--- Task objective ---
Rewrite the lines below as a JSON list of strings with one string per line, dropping blank lines and the picture lines.

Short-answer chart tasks

>>

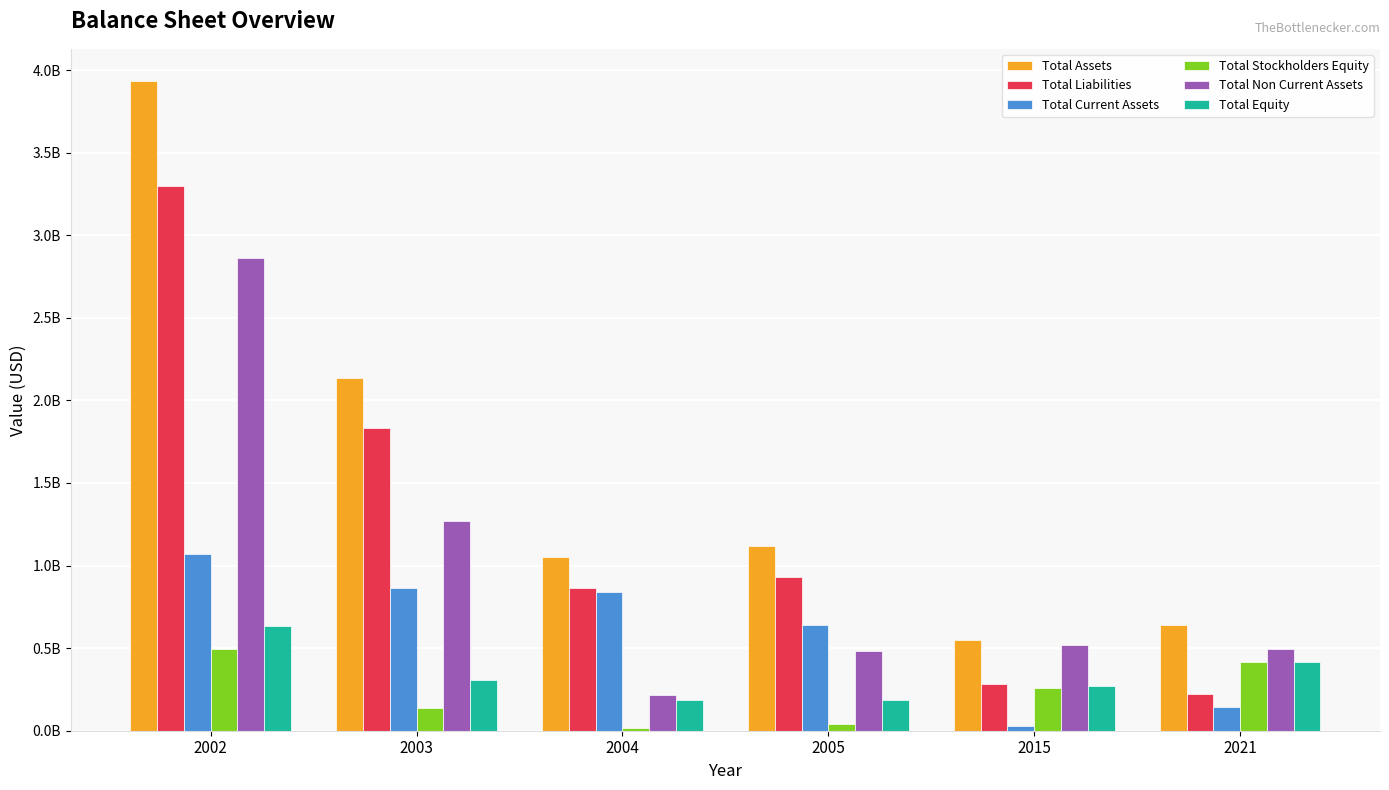

The value of Total Current Assets at 2005 is 868893806. True or false?

False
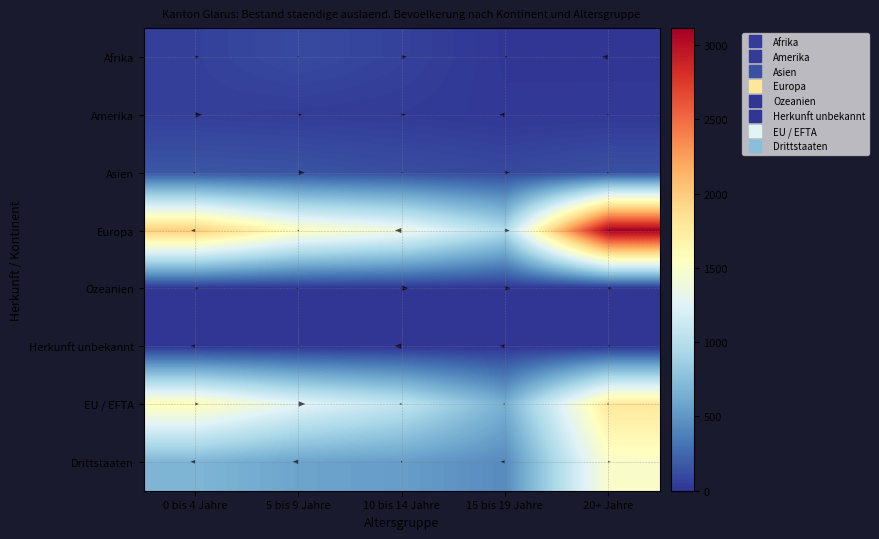

At how many categories does at least one series exceed 1898?

2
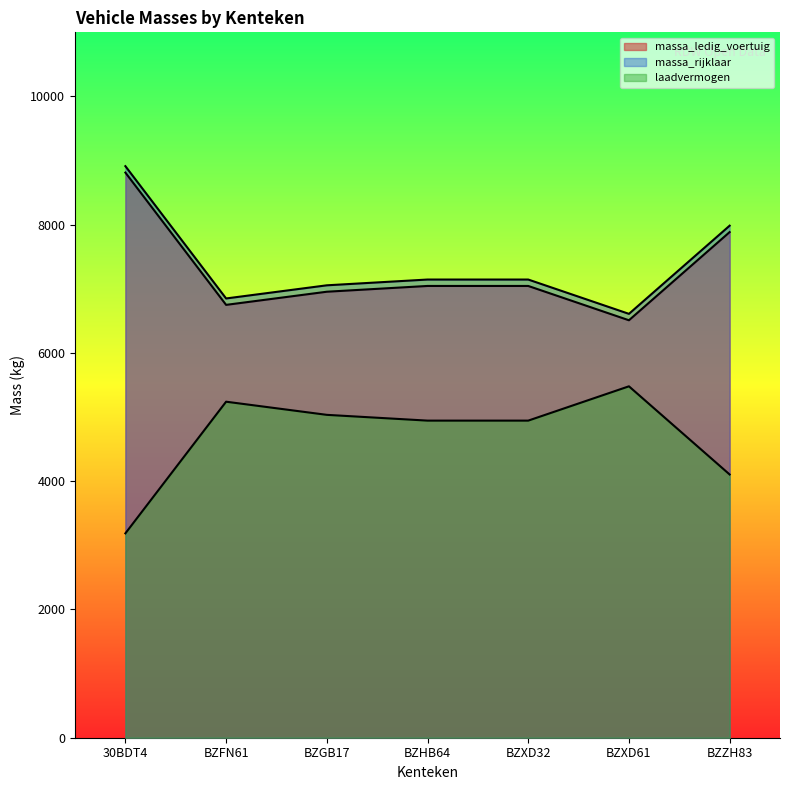

Which label corresponds to the smallest value in the chart?

30BDT4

<<

--- Solution for this exercise ---
[
  "The value of Total Current Assets at 2005 is 868893806. True or false?",
  "False",
  "At how many categories does at least one series exceed 1898?",
  "2",
  "Which label corresponds to the smallest value in the chart?",
  "30BDT4"
]